● YOUR TASK
Report how many lines in the following entries contain "MySQL". Nothing else should be given.

● RECORDS FOR THIS EXERCISE
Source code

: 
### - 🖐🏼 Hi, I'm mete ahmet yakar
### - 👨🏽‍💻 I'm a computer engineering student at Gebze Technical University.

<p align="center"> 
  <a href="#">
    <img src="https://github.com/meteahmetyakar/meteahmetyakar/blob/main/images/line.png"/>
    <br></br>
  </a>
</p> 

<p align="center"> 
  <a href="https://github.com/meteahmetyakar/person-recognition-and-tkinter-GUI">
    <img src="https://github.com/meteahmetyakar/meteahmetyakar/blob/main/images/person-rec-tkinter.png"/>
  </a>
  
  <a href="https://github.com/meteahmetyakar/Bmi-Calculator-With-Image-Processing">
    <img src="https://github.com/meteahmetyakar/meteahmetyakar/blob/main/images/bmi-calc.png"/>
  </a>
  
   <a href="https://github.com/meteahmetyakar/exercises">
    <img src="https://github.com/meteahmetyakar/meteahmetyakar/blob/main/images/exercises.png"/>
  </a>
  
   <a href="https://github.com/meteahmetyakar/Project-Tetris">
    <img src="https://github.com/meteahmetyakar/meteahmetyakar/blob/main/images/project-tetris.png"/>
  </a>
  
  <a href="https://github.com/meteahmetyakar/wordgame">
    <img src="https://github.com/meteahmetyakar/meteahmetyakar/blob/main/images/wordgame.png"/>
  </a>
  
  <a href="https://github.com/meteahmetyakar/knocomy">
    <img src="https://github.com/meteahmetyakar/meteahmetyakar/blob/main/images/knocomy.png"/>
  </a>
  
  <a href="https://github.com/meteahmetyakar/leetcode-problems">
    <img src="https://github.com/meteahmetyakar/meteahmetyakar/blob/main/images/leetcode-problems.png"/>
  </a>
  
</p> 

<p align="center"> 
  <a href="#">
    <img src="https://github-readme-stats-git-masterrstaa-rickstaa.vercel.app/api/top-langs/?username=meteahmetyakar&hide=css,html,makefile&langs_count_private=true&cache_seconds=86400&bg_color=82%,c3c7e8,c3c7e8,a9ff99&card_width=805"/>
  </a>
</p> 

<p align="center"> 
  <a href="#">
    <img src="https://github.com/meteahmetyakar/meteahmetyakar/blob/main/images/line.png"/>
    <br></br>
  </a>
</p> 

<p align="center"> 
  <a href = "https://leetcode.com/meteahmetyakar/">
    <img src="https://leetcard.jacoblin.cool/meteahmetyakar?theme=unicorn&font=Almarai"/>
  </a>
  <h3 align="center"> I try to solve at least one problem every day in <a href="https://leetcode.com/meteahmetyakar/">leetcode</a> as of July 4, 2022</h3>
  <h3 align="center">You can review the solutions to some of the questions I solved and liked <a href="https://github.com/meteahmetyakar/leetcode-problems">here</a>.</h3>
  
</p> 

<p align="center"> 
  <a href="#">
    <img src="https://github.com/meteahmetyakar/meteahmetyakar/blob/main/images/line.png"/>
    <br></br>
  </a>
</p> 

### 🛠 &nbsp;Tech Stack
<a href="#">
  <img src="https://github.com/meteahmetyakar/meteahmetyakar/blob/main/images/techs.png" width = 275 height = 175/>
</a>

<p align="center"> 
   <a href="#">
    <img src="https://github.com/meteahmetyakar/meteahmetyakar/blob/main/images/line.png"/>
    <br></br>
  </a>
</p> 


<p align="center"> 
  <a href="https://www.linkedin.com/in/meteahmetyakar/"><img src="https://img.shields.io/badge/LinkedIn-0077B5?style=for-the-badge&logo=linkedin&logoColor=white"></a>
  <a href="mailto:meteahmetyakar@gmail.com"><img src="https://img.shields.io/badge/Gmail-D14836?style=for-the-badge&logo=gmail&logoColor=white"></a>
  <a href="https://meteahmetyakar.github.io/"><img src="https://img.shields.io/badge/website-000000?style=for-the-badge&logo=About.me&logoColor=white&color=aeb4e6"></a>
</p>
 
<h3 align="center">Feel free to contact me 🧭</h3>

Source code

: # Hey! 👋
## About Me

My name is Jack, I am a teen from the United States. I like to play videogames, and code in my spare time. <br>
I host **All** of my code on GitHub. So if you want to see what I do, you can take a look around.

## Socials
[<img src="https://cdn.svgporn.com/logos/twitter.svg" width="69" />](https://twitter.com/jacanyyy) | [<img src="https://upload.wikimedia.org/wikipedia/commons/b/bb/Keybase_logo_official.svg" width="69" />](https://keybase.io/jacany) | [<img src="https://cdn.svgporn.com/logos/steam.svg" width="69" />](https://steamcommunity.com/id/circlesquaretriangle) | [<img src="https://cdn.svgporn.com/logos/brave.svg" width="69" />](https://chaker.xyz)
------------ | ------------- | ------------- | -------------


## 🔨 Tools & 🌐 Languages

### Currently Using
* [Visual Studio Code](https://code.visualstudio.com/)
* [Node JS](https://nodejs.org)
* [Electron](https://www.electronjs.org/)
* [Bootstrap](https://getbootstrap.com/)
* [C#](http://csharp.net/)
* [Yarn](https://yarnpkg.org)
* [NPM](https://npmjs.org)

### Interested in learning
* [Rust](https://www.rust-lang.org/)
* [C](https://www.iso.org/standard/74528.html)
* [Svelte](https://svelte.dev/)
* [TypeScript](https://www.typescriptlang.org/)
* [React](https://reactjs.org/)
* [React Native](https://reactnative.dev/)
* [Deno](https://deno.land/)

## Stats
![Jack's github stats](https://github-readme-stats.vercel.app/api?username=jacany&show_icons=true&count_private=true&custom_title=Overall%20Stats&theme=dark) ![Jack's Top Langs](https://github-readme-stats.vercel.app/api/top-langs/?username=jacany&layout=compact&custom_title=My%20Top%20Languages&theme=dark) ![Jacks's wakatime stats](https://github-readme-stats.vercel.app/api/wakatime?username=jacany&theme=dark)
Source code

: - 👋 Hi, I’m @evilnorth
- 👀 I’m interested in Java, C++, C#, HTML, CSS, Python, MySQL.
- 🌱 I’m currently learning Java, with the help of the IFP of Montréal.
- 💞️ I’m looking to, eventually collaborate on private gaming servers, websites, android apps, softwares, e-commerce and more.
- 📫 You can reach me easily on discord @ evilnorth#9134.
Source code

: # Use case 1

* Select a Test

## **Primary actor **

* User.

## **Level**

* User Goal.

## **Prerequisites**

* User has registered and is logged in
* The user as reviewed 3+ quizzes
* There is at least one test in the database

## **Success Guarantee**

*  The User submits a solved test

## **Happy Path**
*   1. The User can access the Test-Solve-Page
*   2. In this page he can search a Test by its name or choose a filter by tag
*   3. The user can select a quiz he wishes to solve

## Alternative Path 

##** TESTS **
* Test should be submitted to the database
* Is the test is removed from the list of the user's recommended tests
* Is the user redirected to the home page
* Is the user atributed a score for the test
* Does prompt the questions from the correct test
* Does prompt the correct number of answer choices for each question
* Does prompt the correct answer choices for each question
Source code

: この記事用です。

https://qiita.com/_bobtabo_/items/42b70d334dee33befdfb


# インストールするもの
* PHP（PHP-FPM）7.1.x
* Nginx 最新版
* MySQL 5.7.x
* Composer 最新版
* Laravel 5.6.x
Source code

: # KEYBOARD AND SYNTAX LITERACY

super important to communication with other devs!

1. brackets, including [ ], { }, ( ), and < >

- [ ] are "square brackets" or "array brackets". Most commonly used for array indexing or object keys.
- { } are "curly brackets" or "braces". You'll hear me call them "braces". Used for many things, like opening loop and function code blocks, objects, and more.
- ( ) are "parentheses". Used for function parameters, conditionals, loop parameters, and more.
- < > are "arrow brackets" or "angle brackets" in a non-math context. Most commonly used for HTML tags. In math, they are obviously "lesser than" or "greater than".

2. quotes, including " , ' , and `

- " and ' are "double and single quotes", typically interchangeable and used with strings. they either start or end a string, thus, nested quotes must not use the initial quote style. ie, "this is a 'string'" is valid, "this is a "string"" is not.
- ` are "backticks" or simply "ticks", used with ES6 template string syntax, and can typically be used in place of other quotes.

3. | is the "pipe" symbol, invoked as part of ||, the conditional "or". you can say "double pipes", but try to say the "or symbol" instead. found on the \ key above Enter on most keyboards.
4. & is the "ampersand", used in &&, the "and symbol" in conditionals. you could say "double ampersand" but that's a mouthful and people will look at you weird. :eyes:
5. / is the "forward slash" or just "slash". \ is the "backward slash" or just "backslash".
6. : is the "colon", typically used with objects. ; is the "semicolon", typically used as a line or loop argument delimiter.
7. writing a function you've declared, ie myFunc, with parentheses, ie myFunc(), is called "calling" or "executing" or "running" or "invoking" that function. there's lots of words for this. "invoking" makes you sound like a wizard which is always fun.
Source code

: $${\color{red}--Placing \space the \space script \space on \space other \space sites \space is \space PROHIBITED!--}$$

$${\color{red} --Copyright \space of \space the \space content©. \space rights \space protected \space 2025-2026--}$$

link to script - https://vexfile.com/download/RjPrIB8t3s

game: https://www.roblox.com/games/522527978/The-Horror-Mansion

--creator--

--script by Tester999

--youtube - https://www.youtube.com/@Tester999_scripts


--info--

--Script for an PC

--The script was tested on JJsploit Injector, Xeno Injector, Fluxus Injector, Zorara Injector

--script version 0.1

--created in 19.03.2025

● ANSWER BOX
2